Mom on the phone: "I think everybody had a good time."
And about their encounter--this time it was Mom and the granddaughter and the son-in-law and the daughter--with the Naked Cowboy in New York's Times Square. Like I said, there are things I don't want to know.
It's good to see her even if we can't keep up, and it's good that she has a running buddy like Paula who has her back. Even if Paula does think you can eat faster if you sit at a high table because the food is that much closer to your face. (Maybe she's right, because science. Paula is a respiratory therapist.)
Mom and Paula have been friends for years, since way back before Mom's husband Jesse died and Paula's husband Harry retired and started listening to that preacher on the radio who convinced him that the rapture was imminent. Paula was married to Harry for 40 years, but she only put up with him for a couple more of them after Harry adopted the eschatological position that he needed to start preparing to be bodily taken into heaven.
She cut him loose, which was a shame, but he wasn't the same person who used to be so much fun.
Once Harry drove nonstop from Shreveport to Savannah to show up at Mom's house and demand that Jesse ride with him out to Tybee Beach so he could film Harry's ascension into heaven. And Jesse, being as he was, went out to the beach with him, video camera in hand, no doubt thinking it was mighty presumptuous of Harry to assume that Jesse was going to be left behind to post the video on YouTube (as though he could ever figure that out) while Harry was up there in the sweet hereafter, gloating on the non-believers who were going to have to negotiate the tribulation.

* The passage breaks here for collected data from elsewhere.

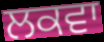
ਲਕਵਾ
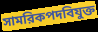
সামরিকপদবিযুক্ত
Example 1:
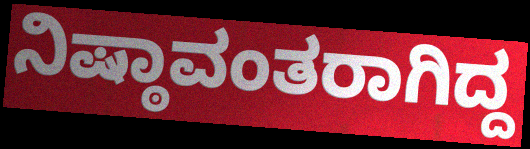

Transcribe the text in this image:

ನಿಷ್ಠಾವಂತರಾಗಿದ್ದ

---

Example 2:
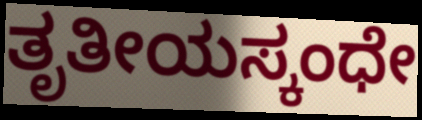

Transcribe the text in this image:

ತೃತೀಯಸ್ಕಂಧೇ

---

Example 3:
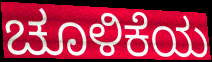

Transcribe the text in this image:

ಚೂಳಿಕೆಯ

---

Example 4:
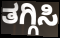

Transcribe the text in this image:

ತಗ್ಗಿಸಿ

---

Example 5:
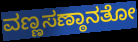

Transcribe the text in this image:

ವಣ್ಣಸಣ್ಠಾನತೋ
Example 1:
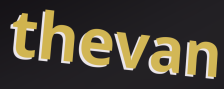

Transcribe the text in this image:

thevan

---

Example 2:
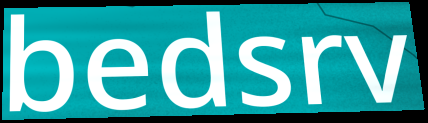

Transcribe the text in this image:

bedsrv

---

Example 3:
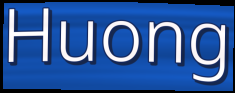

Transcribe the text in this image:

Huong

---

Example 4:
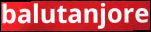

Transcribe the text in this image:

balutanjore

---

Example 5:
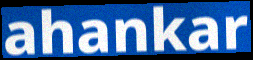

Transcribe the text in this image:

ahankar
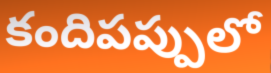
కందిపప్పులో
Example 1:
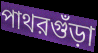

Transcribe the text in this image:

পাথরগুঁড়া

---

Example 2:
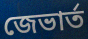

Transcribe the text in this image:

জেভার্ত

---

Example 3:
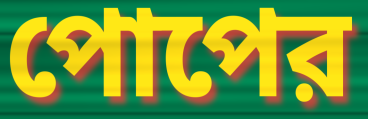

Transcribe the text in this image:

পোপের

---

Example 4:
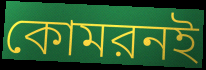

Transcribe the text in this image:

কোমরনই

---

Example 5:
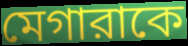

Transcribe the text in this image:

মেগারাকে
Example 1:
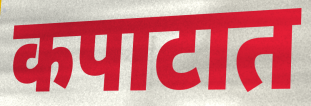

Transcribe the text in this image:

कपाटात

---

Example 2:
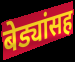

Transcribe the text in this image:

बेड्यांसह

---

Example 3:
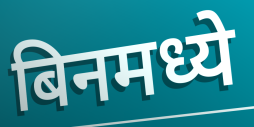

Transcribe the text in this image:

बिनमध्ये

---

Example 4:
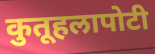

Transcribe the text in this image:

कुतूहलापोटी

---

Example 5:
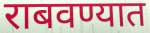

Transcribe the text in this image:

राबवण्यात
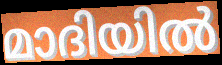
മാദിയിൽ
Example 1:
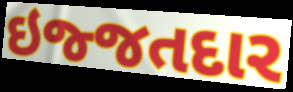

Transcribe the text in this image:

ઇજ્જતદાર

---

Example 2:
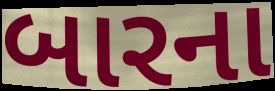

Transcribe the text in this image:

બારના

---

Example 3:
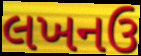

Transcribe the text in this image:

લખનઉ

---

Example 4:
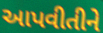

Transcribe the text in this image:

Mom's back in Louisiana for two weeks. While I'm not the sort of person who thinks a grown man should let his mother buy him two pairs of pants, I needed some new trousers and she wouldn't let us pay for anything, except for breakfast on the day we were driving home, but when we got to the restaurant Paula's boyfriend Gerald was there, lying in wait with his wallet.
And telling us more stories about Paula. Like about how she was surprised to learn there was a lake near Lake Tahoe.
On top of that, the waitress brought Mom and Karen bacon they didn't order, and said they could keep it if they wanted, otherwise the Louisiana civil code would compel her to scrape it in the garbage. So we took that home too. The dogs will be delighted.
If I ever get both Mom and Paula up to these precincts, rest assured I'll alert the authorities so they can sound the warning sirens.